Pour peu que vous m’aidiez, vous et mes partisans,
Allez, je saurai faire honneur à mes talents.
Un mérite commun qui fuit la hardiesse,
Que soutient le manège et qu’exalte l’adresse,
Brille avec plus d’éclat qu’un mérite accompli,
Qui craint de se produire et qui n’a pas d’ami.

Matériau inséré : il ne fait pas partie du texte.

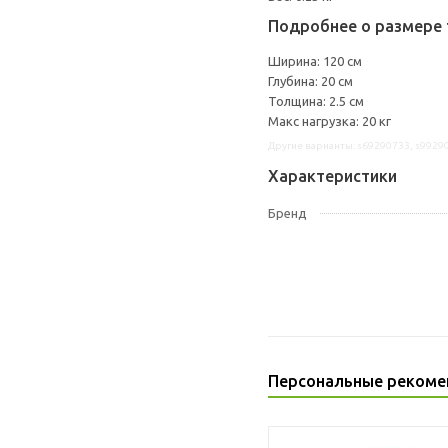
Подробнее о размере 
Ширина: 120 см
Глубина: 20 см
Толщина: 2.5 см
Макс нагрузка: 20 кг
Другие варианты: s69290733, s9929
Характеристики
Бренд
Персональные рекоме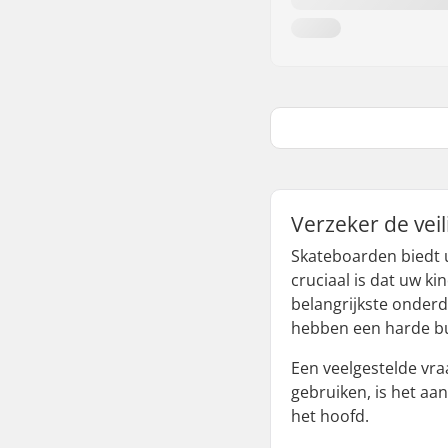
Verzeker de vei
Skateboarden biedt u
cruciaal is dat uw ki
belangrijkste onderd
hebben een harde bu
Een veelgestelde vra
gebruiken, is het a
het hoofd.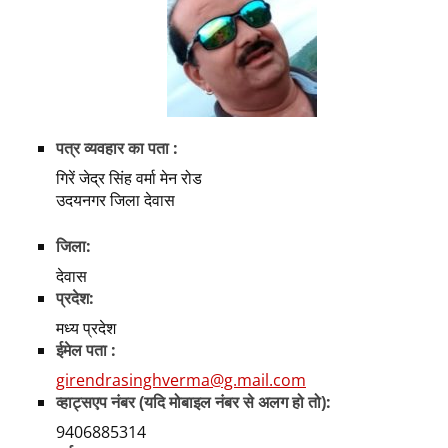
पत्र व्यवहार का पता :
गिरें जेद्र सिंह वर्मा मेन रोड
उदयनगर जिला देवास
जिला:
देवास
प्रदेश:
मध्य प्रदेश
ईमेल पता :
girendrasinghverma@g.mail.com
व्हाट्सएप नंबर (यदि मोबाइल नंबर से अलग हो तो):
9406885314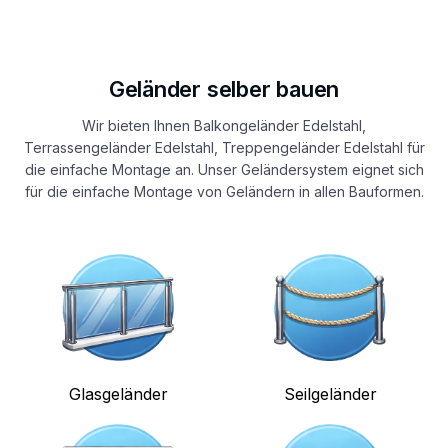
Geländer selber bauen
Wir bieten Ihnen Balkongeländer Edelstahl,
Terrassengeländer Edelstahl, Treppengeländer Edelstahl für
die einfache Montage an. Unser Geländersystem eignet sich
für die einfache Montage von Geländern in allen Bauformen.
Glasgeländer
Seilgeländer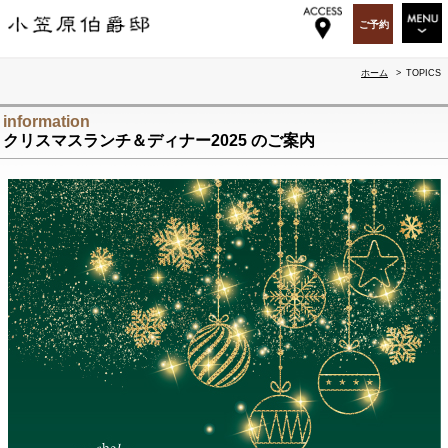
ご予約
RESTAURANT
ホーム
>
TOPICS
WEDDING&PARTY
information
クリスマスランチ＆ディナー2025 のご案内
PARTY&EVENT
OGA BAR & GIFT
TOPICS
OGASAWARA-TEI
ABOUT US
RECRUIT
ACCESS
SITEMAP
ENGLISH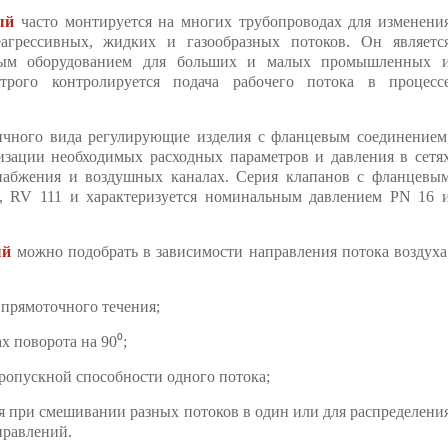
ый
часто монтируется на многих трубопроводах для изменени
еагрессивных, жидких и газообразных потоков. Он являетс
нным оборудованием для больших и малых промышленных 
строго контролируется подача рабочего потока в процесс
чного вида регулирующие изделия с фланцевым соединением
изации необходимых расходных параметров и давления в сетя
снабжения и воздушных каналах. Серия клапанов с фланцевы
3, RV 111 и характеризуется номинальным давлением PN 16 
ый
можно подобрать в зависимости направления потока воздуха
 прямоточного течения;
х поворота на 90⁰;
ропускной способности одного потока;
я при смешивании разных потоков в один или для распределени
правлений.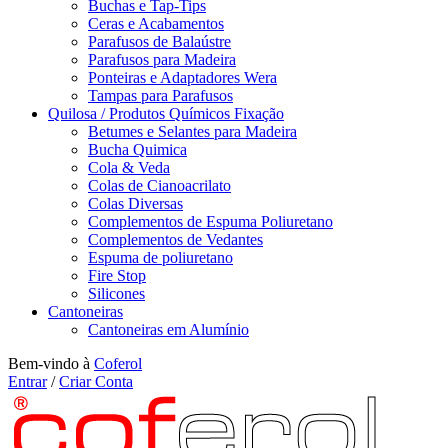
Buchas e Tap-Tips
Ceras e Acabamentos
Parafusos de Balaústre
Parafusos para Madeira
Ponteiras e Adaptadores Wera
Tampas para Parafusos
Quilosa / Produtos Químicos Fixação
Betumes e Selantes para Madeira
Bucha Quimica
Cola & Veda
Colas de Cianoacrilato
Colas Diversas
Complementos de Espuma Poliuretano
Complementos de Vedantes
Espuma de poliuretano
Fire Stop
Silicones
Cantoneiras
Cantoneiras em Alumínio
Bem-vindo à
Coferol
Entrar
/
Criar Conta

Mais à propos d’ami ; dans cette circonstance,
Comme par le besoin je me sens arrêter,
Il m’en faut un qui m’aide à débuter,
Et qui, par conséquent, nage dans l’opulence.

MERCURE
Oh ! Sans aller plus loin, voici votre Héros ;
C’est un fameux caissier qui vient fort à propos,
Il ne fait rien, et de tout il se pique ;
C’est un original si grand
Et si fou de la Musique,
Que souvent il parle en chantant
Sur le ton des Héros de l’Opéra Comique.

FANCHON
Je saurai lui répondre et sur le même ton :
C’est mon premier métier, et j’entends le jargon.